さらに若者議会には、レポートなどをまとめる学生記者も参加するが、それに向けて、公共放送であるYLEもサポートする、「Youth media academy」が作られ、メディアと民主主義について学ぶ(専門性の確保)。
このように、重層的な取り組みであり、単発のイベントではない。
地方議員と変わらない「若者議会」(Youth Council)の活動
もう一つ、地方レベルでの取り組みも紹介しよう。
フィンランドの首都・ヘルシンキに設置されている「ヘルシンキ若者議会」(Youth Council)は、日常的な活動の場となっている。

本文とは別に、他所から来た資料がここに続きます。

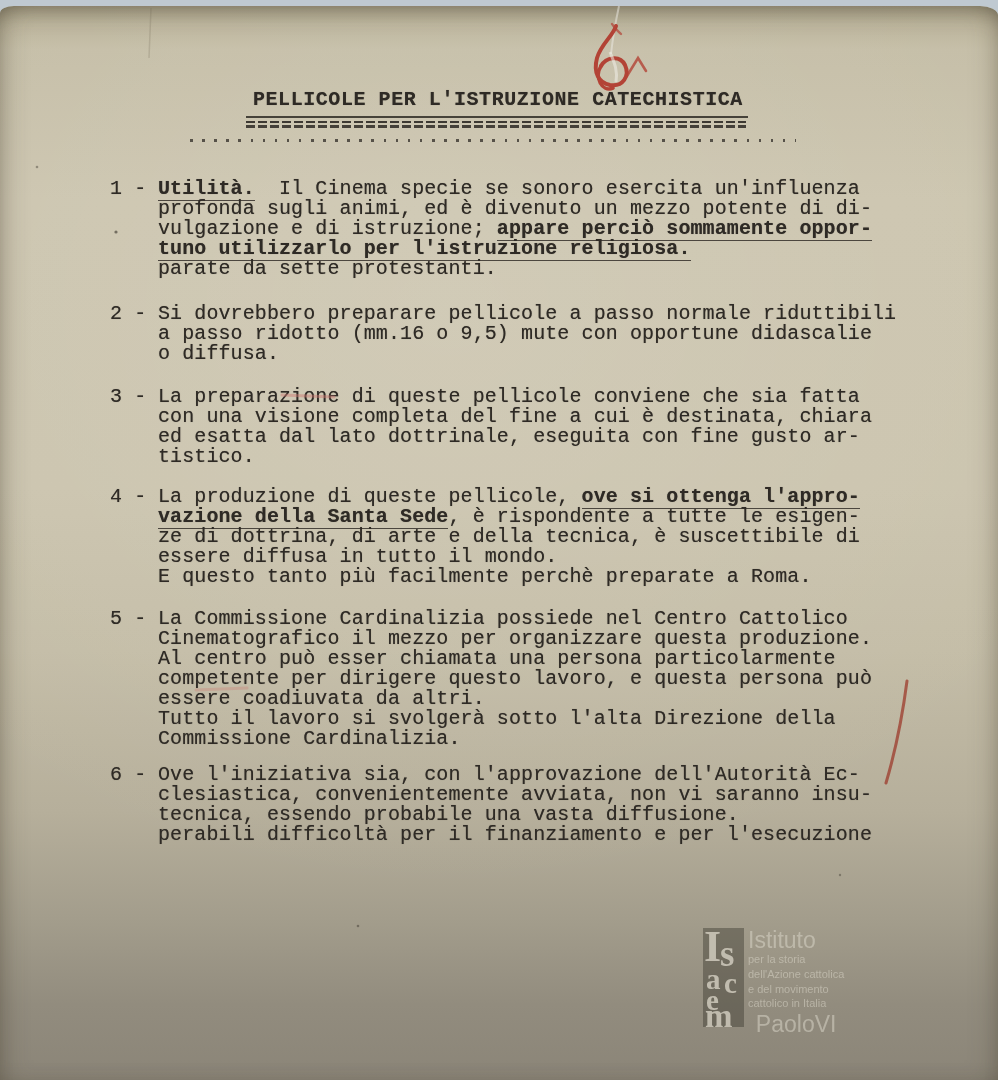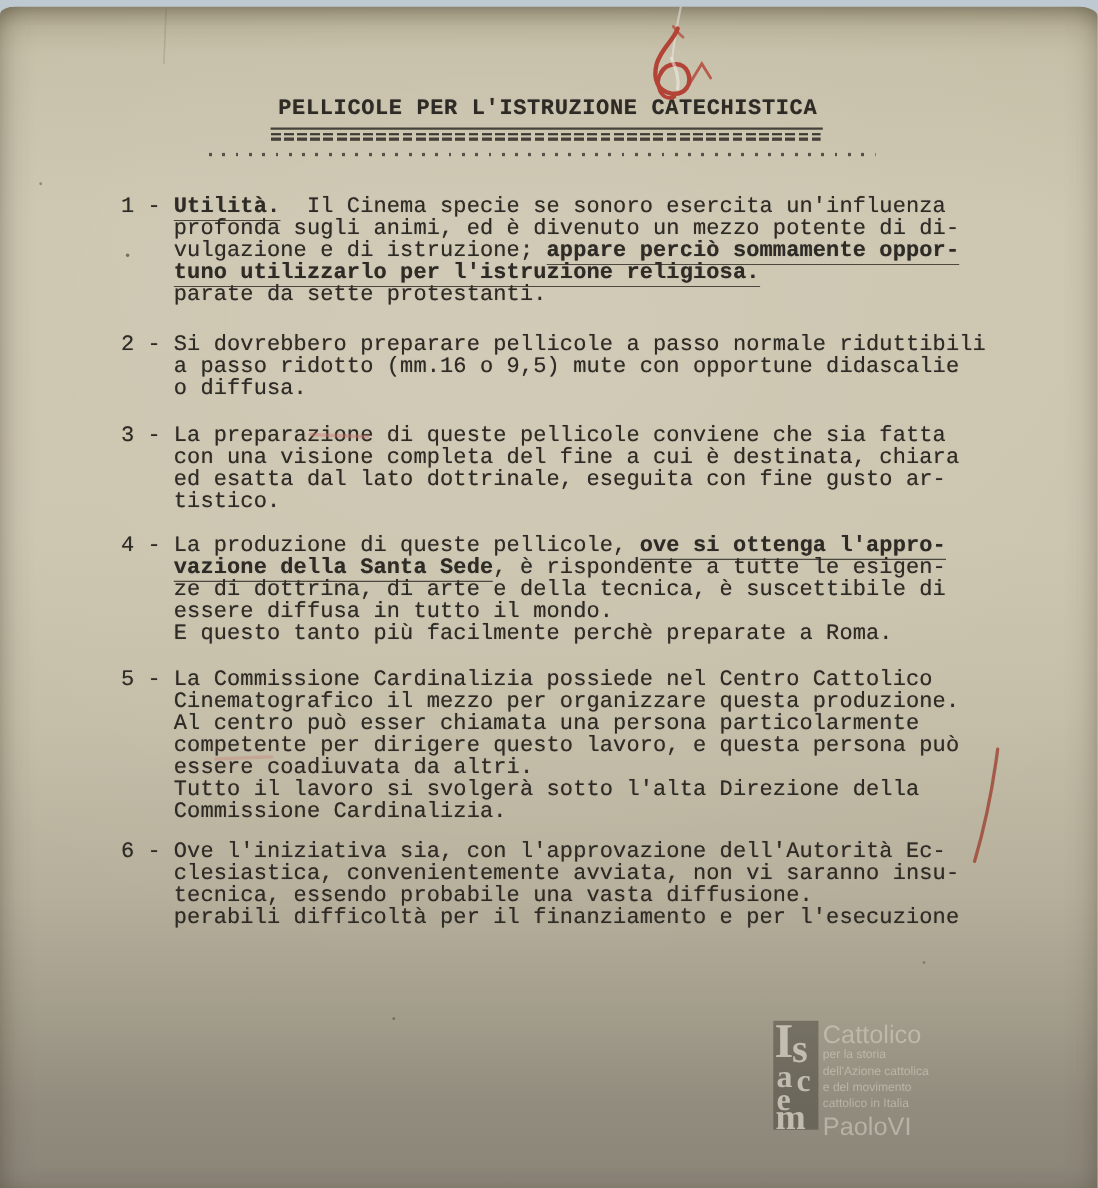--- a/index.html
+++ b/index.html
@@ -68,21 +68,21 @@
   .wm-l2{left:3px;top:37px;font-size:29px;}
   .wm-l3{left:21px;top:41px;font-size:29px;}
   .wm-l4{left:3px;top:58px;font-size:29px;}
   .wm-l5{left:2px;top:72px;font-size:33px;letter-spacing:-2px;}
   .wm-text{
     margin-left:4px;font-family:"Liberation Sans","DejaVu Sans",sans-serif;
     color:rgba(219,214,202,0.52);white-space:nowrap;
   }
   .wm-big{font-size:23px;line-height:24px;}
   .wm-small{font-size:11px;line-height:14.8px;}
-  .wm-big2{font-size:23px;line-height:25px;margin-top:1px;}
+  .wm-big2{font-size:23px;line-height:25px;margin-top:1px;text-align:center;}
 </style>
 </head>
 <body>
 
 <div class="sheet"></div>
 
 <div class="title-wrap">
   <span class="doc-title">PELLICOLE PER L'ISTRUZIONE CATECHISTICA</span>
   <div class="rule-eq"></div>
   <div class="rule-eq second"></div>
@@ -179,20 +179,20 @@
 <div class="watermark">
   <div class="wm-square">
     <span class="wm-l0">I</span>
     <span class="wm-l1">s</span>
     <span class="wm-l2">a</span>
     <span class="wm-l3">c</span>
     <span class="wm-l4">e</span>
     <span class="wm-l5">m</span>
   </div>
   <div class="wm-text">
-    <div class="wm-big">Cattolico</div>
+    <div class="wm-big">Istituto</div>
     <div class="wm-small">per la storia</div>
     <div class="wm-small">dell'Azione cattolica</div>
     <div class="wm-small">e del movimento</div>
     <div class="wm-small">cattolico in Italia</div>
     <div class="wm-big2">PaoloVI</div>
   </div>
 </div>
 
 </body></html>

まず議員は、13〜17歳の30人で構成され、任期は2年。
そのメンバーは、選挙で選出され、本物の地方選挙と同じように、ホームページで候補者が掲載され、各候補者はスローガンを掲げて投票を呼びかける。
投票を行う有権者は、同じくヘルシンキに住む13〜17歳だ(ちなみに、2021年は74人の候補者が立候補した)。

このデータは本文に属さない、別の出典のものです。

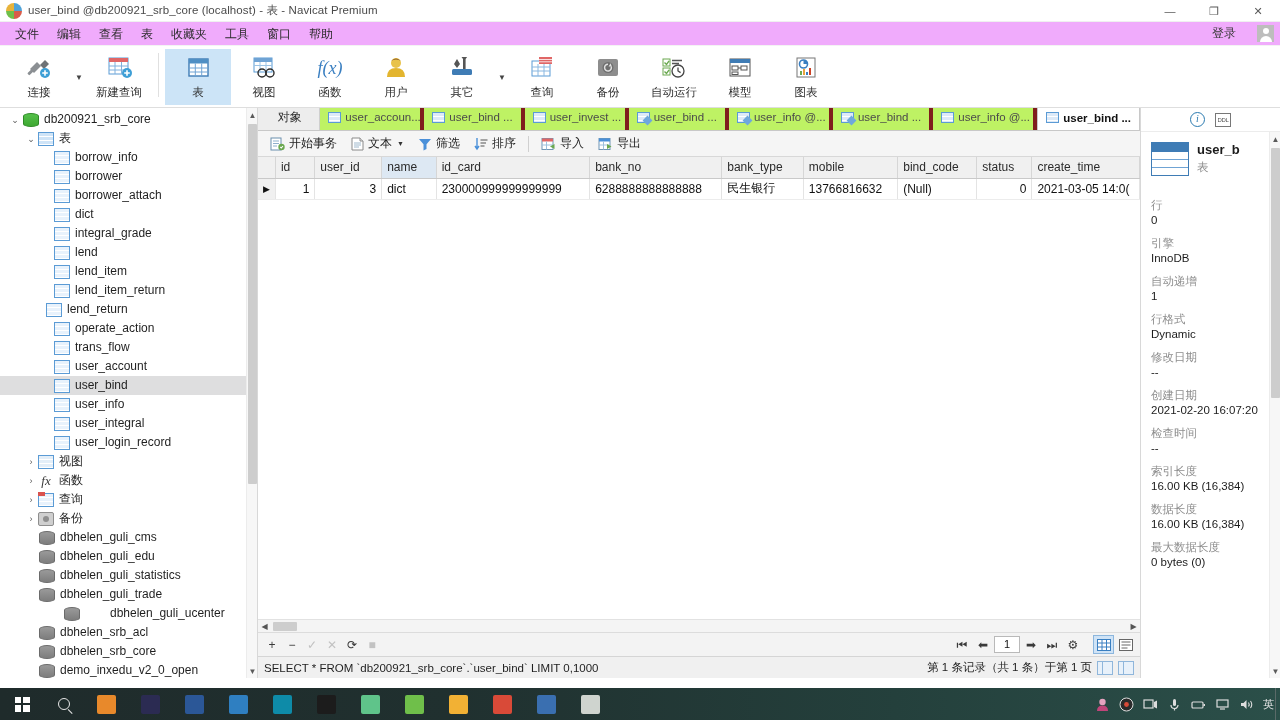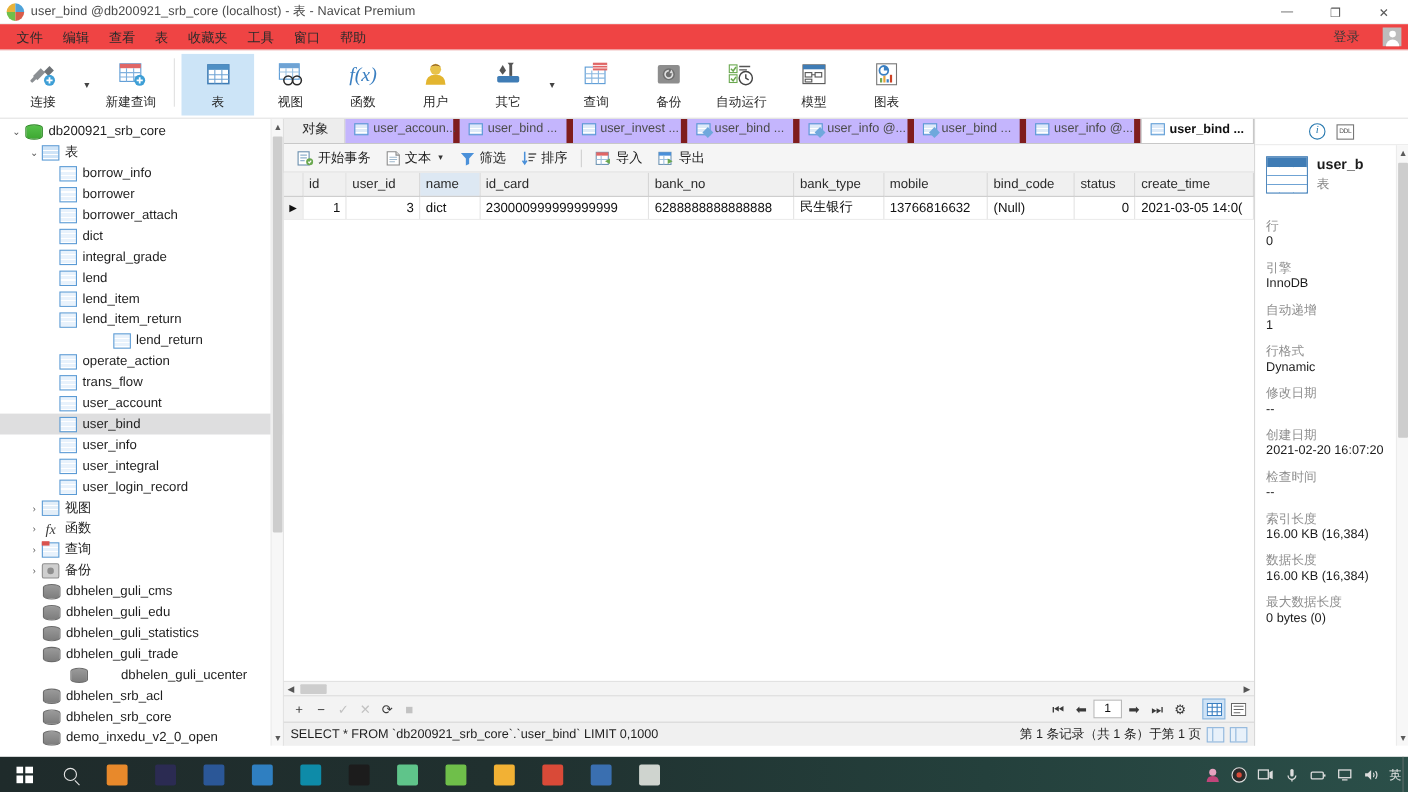--- a/index.html
+++ b/index.html
@@ -29,21 +29,21 @@
   .app-logo .q4 { right:0; bottom:0; background:#d95c4a; border-radius:0 0 8px 0;}
   .title-text { font-size: 11.5px; color: #4a4a4a; letter-spacing: .1px; }
   .win-ctrl { position: absolute; right: 0; top: 0; display: flex; height: 22px; }
   .win-btn {
     width: 44px; height: 22px; display:flex; align-items:center; justify-content:center;
     color:#5a5a5a; font-size: 11px;
   }
 
   
   .menubar {
-    height: 24px; background:#ef4444; display:flex; align-items:center;
+    height: 24px; background:#f0abfc; display:flex; align-items:center;
     padding-left: 6px; position: relative; border-bottom: 1px solid #f3f3f3;
   }
   .menu-item {
     font-size: 12px; color:#2b2b2b; padding: 2px 9px; line-height: 18px;
   }
   .menu-right { position:absolute; right: 6px; display:flex; align-items:center; gap:21px;}
   .menu-right .login { font-size: 12px; color:#3a3a3a; }
   .avatar-sm {
     width: 17px; height: 17px; background:#bdbdbd; position:relative; overflow:hidden;
   }
@@ -146,22 +146,22 @@
   .tabstrip {
     height: 23px; background:#ededed; display:flex; align-items:flex-end;
     border-bottom: 1px solid #c8c8c8; padding-left: 2px; overflow:hidden;
   }
   .objtab {
     width: 64px; height: 26px; display:flex; align-items:center; justify-content:center;
     font-size: 12px; color:#2b2b2b; border-right:1px solid #cfcfcf; background:#ededed;
   }
   .dtab {
     height: 26px; display:flex; align-items:center; gap:4px; padding: 0 8px;
-    font-size: 11.5px; color:#4b4b4b; background:#c4b5fd;
-    border-right: 6px solid #7f1d1d; white-space: nowrap; max-width: 104px;
+    font-size: 11.5px; color:#4b4b4b; background:#bef264;
+    border-right: 4px solid #7f1d1d; white-space: nowrap; max-width: 104px;
   }
   .dtab.active {
     background:#ffffff; color:#111; font-weight:bold;
     border-top:1px solid #c8c8c8; border-left:1px solid #c8c8c8;
     border-right:1px solid #c8c8c8; border-bottom:1px solid #fff;
     margin-bottom:-1px; height: 27px;
   }
   .dtab .ti { width:13px;height:11px;flex:none; }
   .ti-tbl { border:1px solid #5b9bd5; background: repeating-linear-gradient(to bottom,#ddeaf8 0 3px,#fff 3px 4px); }
   .ti-qry { border:1px solid #5b9bd5; background: repeating-linear-gradient(to bottom,#ddeaf8 0 3px,#fff 3px 4px); position:relative; }
@@ -523,21 +523,21 @@
           <div class="tnode" style="padding-left: 40px;">
             <span class="chev"></span>
             <span class="ico ico-tbl"></span>
             <span class="lbl">lend_item</span>
           </div>
           <div class="tnode" style="padding-left: 40px;">
             <span class="chev"></span>
             <span class="ico ico-tbl"></span>
             <span class="lbl">lend_item_return</span>
           </div>
-          <div class="tnode" style="padding-left: 20px; justify-content: center;">
+          <div class="tnode" style="padding-left: 32px;">
             <span class="chev"></span>
             <span class="ico ico-tbl"></span>
             <span class="lbl">lend_return</span>
           </div>
           <div class="tnode" style="padding-left: 40px;">
             <span class="chev"></span>
             <span class="ico ico-tbl"></span>
             <span class="lbl">operate_action</span>
           </div>
           <div class="tnode" style="padding-left: 40px;">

活動頻度はほとんど毎日で、議会と同様に、各政策委員会に分かれて活動する。
給料は出ないが、ある程度の活動費(1万ユーロ=約145万円)は存在し、地方議員とあまり遜色ないレベルで活動している。
この取り組みにも、代表性、当事者性、専門性が存在していることがわかるだろう。
一方、日本の「ヒアリング事業」には、これらがほとんど存在しない。
第一、海外には様々な先進事例が存在するが、もちろんアンケートなどを行ったりはしているものの、「ヒアリング事業」をメイン事業としてやっている他国の事例は聞いたことがない。
フィンランド若者協議会「Allianssi」の上級顧問であるヤルッコ・レヒコイネンさんは、若者の参加について、「quasi-participation(擬似参加) is dangerous」と言っていたが、まさに、擬似参加は危険である。
なぜなら、声を上げてもあまり意味がなかったと、ディスエンパワメント(力を奪う)することになるからである(筆者はよく学習性無力感と言っている)。
今の政府、自治体の事業のままでは、子ども、若者をさらにディスエンパワメントさせかねない。
これまでの延長線上ではなく、真の意味で、子どもの権利に沿った事業に大きく転換していくことを期待したい。